I trundle on, tempted to pull over to revive my softening brain, which Nabokov might describe as “all ooze and squid-cloud.” Vigorous shoulder hunches and sustained butt clenches that raise me off my seat provide temporary stimulation. Finger clenches on the steering wheel are less successful, but I do notice that they make my hands look like wizened claws of a 100-year-old chicken.
The setting sun hits the rear-view mirror at the perfect angle to highlight the delicate crepe-like wrinkles on my face. I notice my left nostril is larger than my right and there is more grey hair on my right temple than my left. My glasses are crooked on my nose and I wonder if my ears are alop. As I run my tongue along my teeth, I detect a slight misalignment. I remember a funky Peruvian sweater I bought years ago. The tag read, “The minor irregularities in this garment are part of its hand-made charm.” I hope this describes me.

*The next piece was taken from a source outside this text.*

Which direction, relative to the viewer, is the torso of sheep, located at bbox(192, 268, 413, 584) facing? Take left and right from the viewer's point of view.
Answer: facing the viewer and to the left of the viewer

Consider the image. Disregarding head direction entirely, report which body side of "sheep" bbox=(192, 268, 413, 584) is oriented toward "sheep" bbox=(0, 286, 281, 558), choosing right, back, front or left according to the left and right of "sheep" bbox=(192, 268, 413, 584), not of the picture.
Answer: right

I am as weary as O’Toole’s droopy camel, drifting dangerously. An inventory of my asymmetries no longer keeps me awake. I return to mental games, this time focusing on idioms. How many millennials know that the phrase “Drinking the Kool-Aid,” describing mindless obedience, comes from the mass suicide engineered by Jim Jones in the remote jungle of Guyana? Years from now will the phrase “Land it in the Hudson” still be in play to describe a heroic rescue? I try to come up with an idiom that transcends time. “Stew in Your Own Juices” is as apt today as it was when a caveman first conquered fire and put a carcass in a pot. Who was that clever linguist? Perhaps Shakespeare, the towering genius of word play, or maybe even Chaucer.

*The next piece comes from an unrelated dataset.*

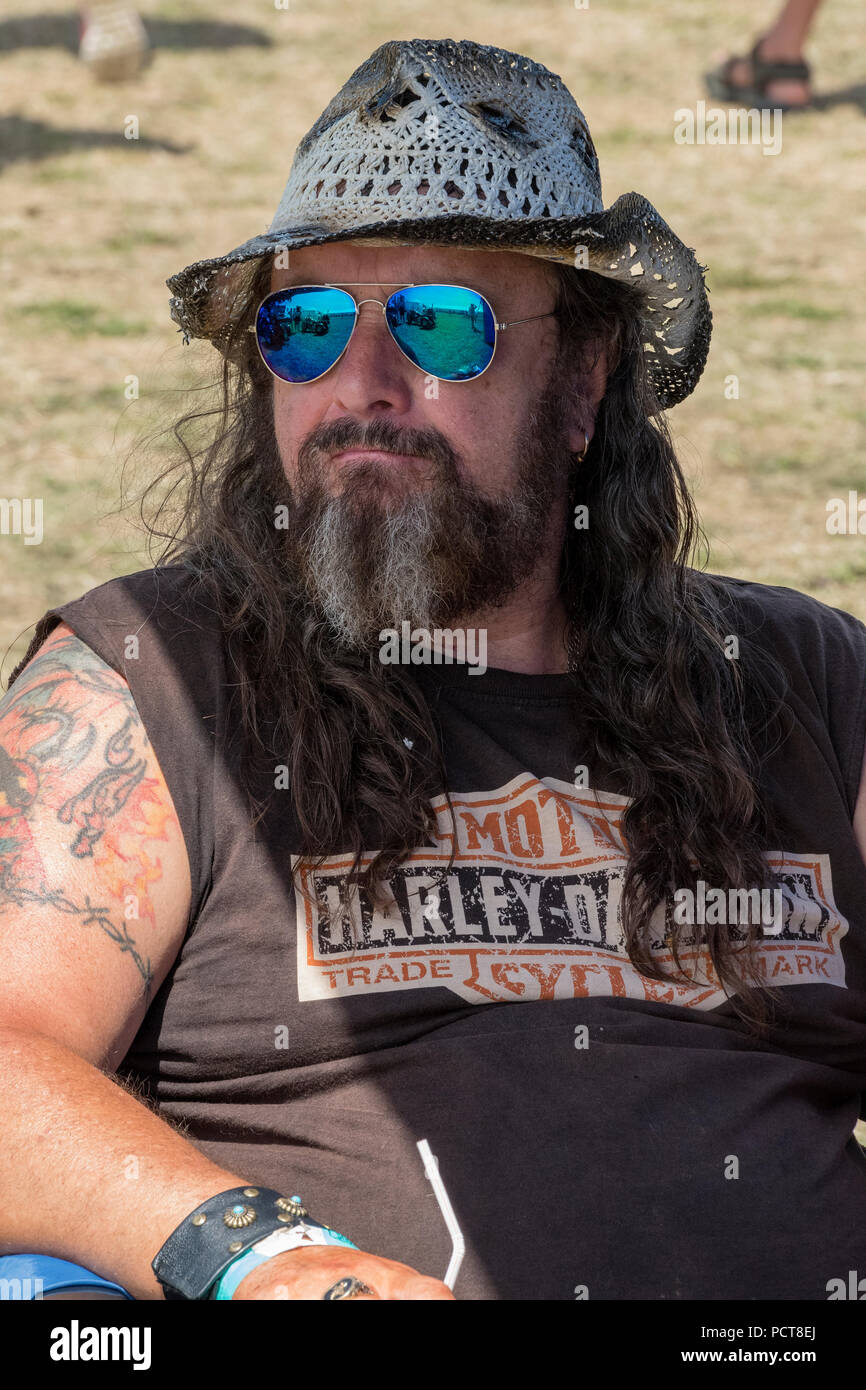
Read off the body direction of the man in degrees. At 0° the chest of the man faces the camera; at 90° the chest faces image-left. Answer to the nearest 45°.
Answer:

Ah, finally, I see it, my Lake Michigan peeking through the skyline of Chicago. I have beaten the weekend traffic. I swing around the base of the lake and shoot out the north side of the city, a horse to the barn streaking towards the northern suburbs. I briefly wonder if this timeless idiom was invented some 6,000 years ago when horses were first domesticated. But no, I no longer need contrived entertainment. My mind pivots like a heat-seeking missile to focus on home, where I will find good potato chips, reruns of Law and Order, and a blank piece of paper just calling out for a man with a hairy back.